The Servant is both the Trampler and the Trampled.

Mighty to Save: Isaiah 63, 64(1)

Pray Psalm 69.16-18.

Hear me, O LORD, for Your lovingkindness is good;
Turn to me according to the multitude of Your tender mercies.
And do not hide Your face from Your servant,
For I am in trouble;
Hear me speedily.
Draw near to my soul, and redeem it;
Deliver me because of my enemies.

Read Isaiah 63.1-6.

Reflect.

1. To what do all these mentions of wine and blood refer?

2. Is the One Who is “mighty to save” exacting judgment or bearing it? Or both?

Meditate.
We have previously seen that the coming Servant brings the salvation and new covenant of God with Him. He does this by a terrible suffering (Is. 53), the effect of which is to liberate His people to realize the promises of God’s covenant (Is. 54). The Servant is the LORD Himself (Is. 61, 62). Here He is referred to as the One Who is “mighty to save.” But how He exercises that might is shocking.

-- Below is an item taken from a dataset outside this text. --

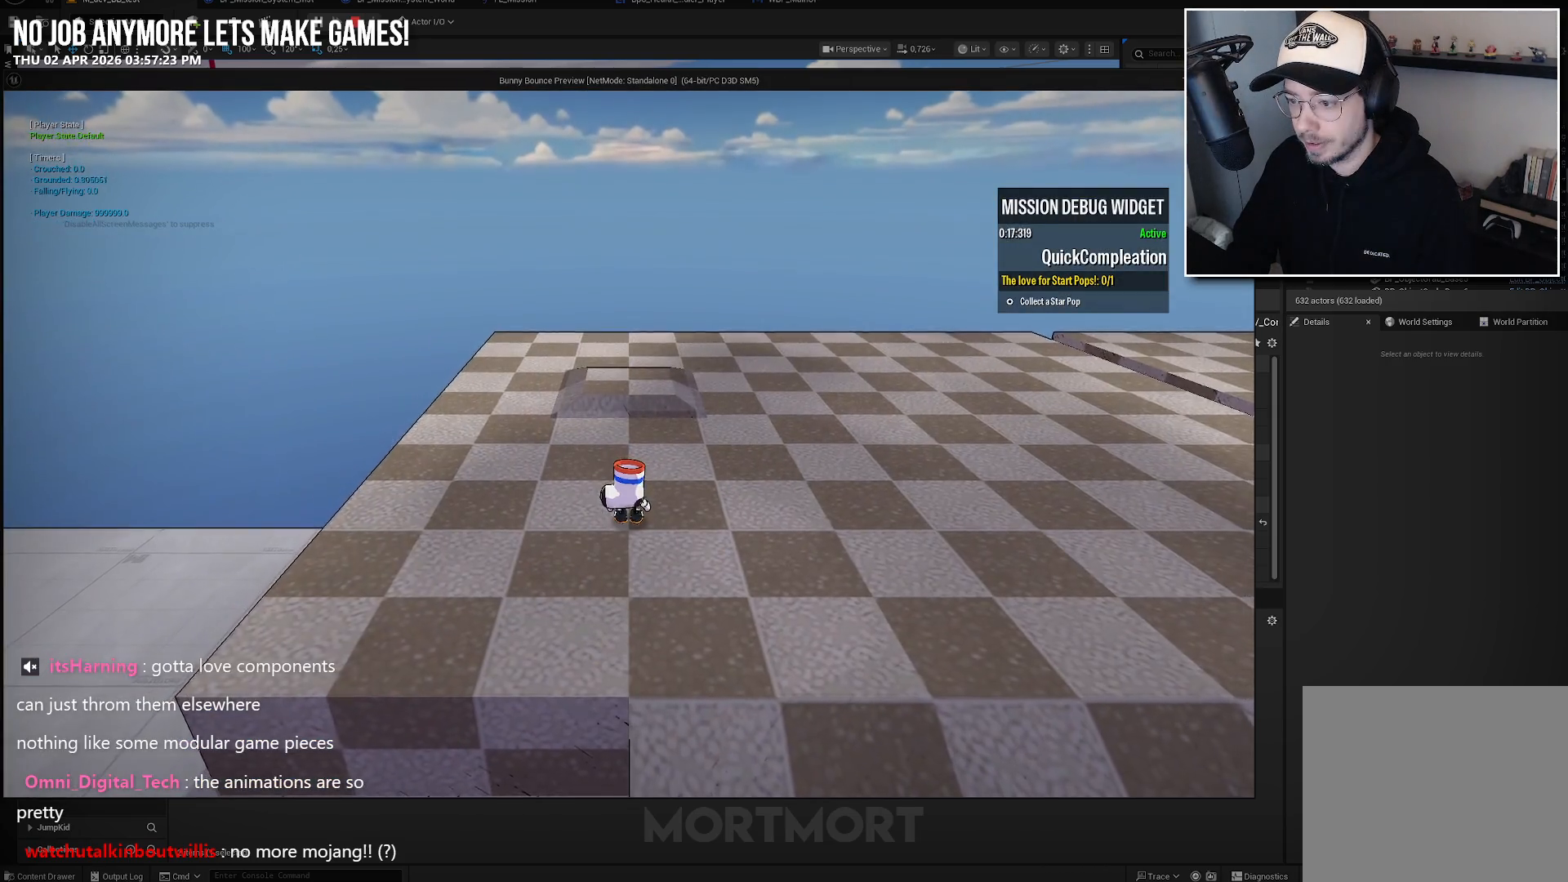
{"buttons": [], "left_stick": "up-left", "right_stick": "center", "events": [[133, "left_stick", "up"], [167, "right_stick", "center"], [250, "A", "down"], [367, "A", "up"], [367, "left_stick", "up-left"]]}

Refer back to Genesis 49.8-12. In this passage, Jacob promised a King would descend through Judah, and when He comes, His clothes will be washed in wine and stained with “the blood of grapes.” With the coming of this King, the dynasty that began with David will come to an end, for this is the King for Whom the Kingdom was intended – “Shiloh” (Him Whose It Is) – and to Whom it will be given (Gen. 49.10; cf. Dan. 7.13, 14). The One Who is coming “from Edom” in Isaiah 63.1 certainly appears kingly: “glorious in His apparel” and coming “in the greatness of His strength” and speaking “in righteousness.” As He comes, He looks for all the world like just the kind of deliverer the people of Judah and Jerusalem would love to see.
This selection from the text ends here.